Search the records for the word "تیایدا" and copy every line in which it occurs.

======== Provided records

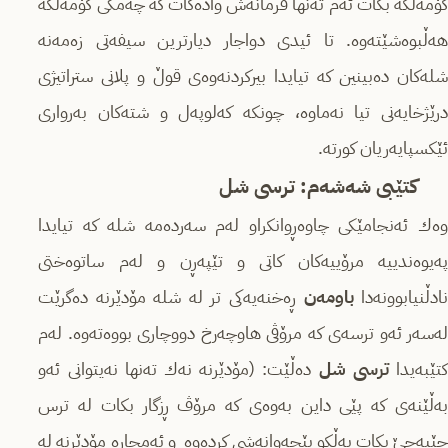
كۆمەڵگە بكات ئەم تەنھا فرمانەش وادەكات كە چەمكی كۆمەڵگە
ھەڵبوەشێتەوە. تا ئیدی دواجار دیارترین سیفەتی زەمەنە
شلەكان دەبینین كە تیایدا بیركردنەوەی قوڵ و پلانی ستراتیژی
درێژخایەنی تیا نەماوە، چونكە كەلوپەل و شتەكان بەرواری
ئێكسپایەریان كورتە.
كتێبی شەشەم: ترسی شل
وەك ئەنجامێكی چاوەڕوانكراو لەم سەردەمە شلە كە تیایدا
پەیوەندییە مرۆییەكان كاتی و تێپەڕن و لەم ساتوەختی
ادڵنیابوونەدا
باومەن
ڕەخنەیەكی تر لە شلە مۆدێرنە دەگرێت
لەسەر ئەو ترسەی كە مرۆڤی ھاوچەرخ دووچاری بووەتەوە. لەم
تێبەیدا
ترسی شل
دەڵێت: (مۆدێرنە نەك تەنھا نەیتوانی ئەو
بەڵێنەی كە پێی داین بەوەی كە مرۆڤ ڕزگار بكات لە ترس
جێبەجێ بكات بەڵكو پێچەوانەشی كردەوە و ئەمجارە مۆدێرنە لە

================

Answer space |
شلەكان دەبینین كە تیایدا بیركردنەوەی قوڵ و پلانی ستراتیژی
وەك ئەنجامێكی چاوەڕوانكراو لەم سەردەمە شلە كە تیایدا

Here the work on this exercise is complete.